The work demonstrates how classical sequence problems can be viewed through different algorithmic lenses, potentially offering new insights for:
- Bioinformatics sequence alignment
- Text similarity analysis
- Pattern matching applications
- Python 3.8+
- Core: No external dependencies (uses only standard library)
- Benchmarks: Refer to
requirements.txt
This project is dual-licensed to provide maximum flexibility:
MIT License (More Permissive)
- Commercial use without restrictions
- Can be included in proprietary software
- Minimal requirements (just attribution)
- Ideal for: Companies, proprietary projects, maximum adoption
GPL 3.0 License (Copyleft)
- Commercial use allowed
- Derivative works must also be open source
- Must provide source code when distributing
- Ideal for: Open source projects, research collaboration, ensuring code stays open
- For commercial/proprietary use: Choose MIT License
- For open source projects: Choose GPL 3.0 License
- For research: Either license works, GPL 3.0 ensures derivatives stay open
See the LICENSE file for complete license texts.
Contributions are welcome!

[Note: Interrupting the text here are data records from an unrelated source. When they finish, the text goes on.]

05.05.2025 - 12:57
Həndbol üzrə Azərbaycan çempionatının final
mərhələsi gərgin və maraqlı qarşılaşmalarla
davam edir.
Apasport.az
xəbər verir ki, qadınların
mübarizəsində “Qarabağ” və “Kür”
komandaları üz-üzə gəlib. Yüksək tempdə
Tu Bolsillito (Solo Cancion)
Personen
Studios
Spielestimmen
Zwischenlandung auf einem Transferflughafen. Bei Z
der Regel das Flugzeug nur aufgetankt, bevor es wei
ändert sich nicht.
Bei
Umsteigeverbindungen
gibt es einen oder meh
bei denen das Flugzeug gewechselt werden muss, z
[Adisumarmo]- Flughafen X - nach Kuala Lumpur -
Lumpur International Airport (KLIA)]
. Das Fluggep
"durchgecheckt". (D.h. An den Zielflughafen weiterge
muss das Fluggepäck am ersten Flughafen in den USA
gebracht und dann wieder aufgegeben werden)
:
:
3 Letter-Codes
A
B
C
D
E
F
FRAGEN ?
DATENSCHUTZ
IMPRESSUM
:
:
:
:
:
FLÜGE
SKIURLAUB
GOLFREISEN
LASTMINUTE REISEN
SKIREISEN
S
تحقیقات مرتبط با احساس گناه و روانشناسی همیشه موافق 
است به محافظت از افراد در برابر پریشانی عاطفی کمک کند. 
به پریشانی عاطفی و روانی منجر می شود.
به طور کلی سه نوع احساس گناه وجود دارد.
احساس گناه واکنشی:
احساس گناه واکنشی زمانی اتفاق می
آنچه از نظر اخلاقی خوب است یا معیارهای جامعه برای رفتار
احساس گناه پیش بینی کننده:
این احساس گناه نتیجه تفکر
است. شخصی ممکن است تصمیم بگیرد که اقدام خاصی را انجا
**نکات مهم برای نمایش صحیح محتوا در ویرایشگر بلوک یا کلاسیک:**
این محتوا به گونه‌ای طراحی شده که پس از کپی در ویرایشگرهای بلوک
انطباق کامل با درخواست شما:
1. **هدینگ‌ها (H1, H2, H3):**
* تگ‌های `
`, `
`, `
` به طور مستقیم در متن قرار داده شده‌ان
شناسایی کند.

Please feel free to submit a Pull Request. For major changes, please open an issue first to discuss what you would like to change.
If you use this work in your research, please cite:
@software{lsbs2026,
title={Longest Sorted Bucket Sequence: An Algorithmic Bridge Between LCS and 2D LIS},
author={[Awwal Mohammed; Caroline Sumathi Selvarajah]},
year={2026},
url={https://github.com/awwalm/lsbs-pub}
}Note: This is a research implementation. For production use, consider performance optimizations and additional testing for your specific use case.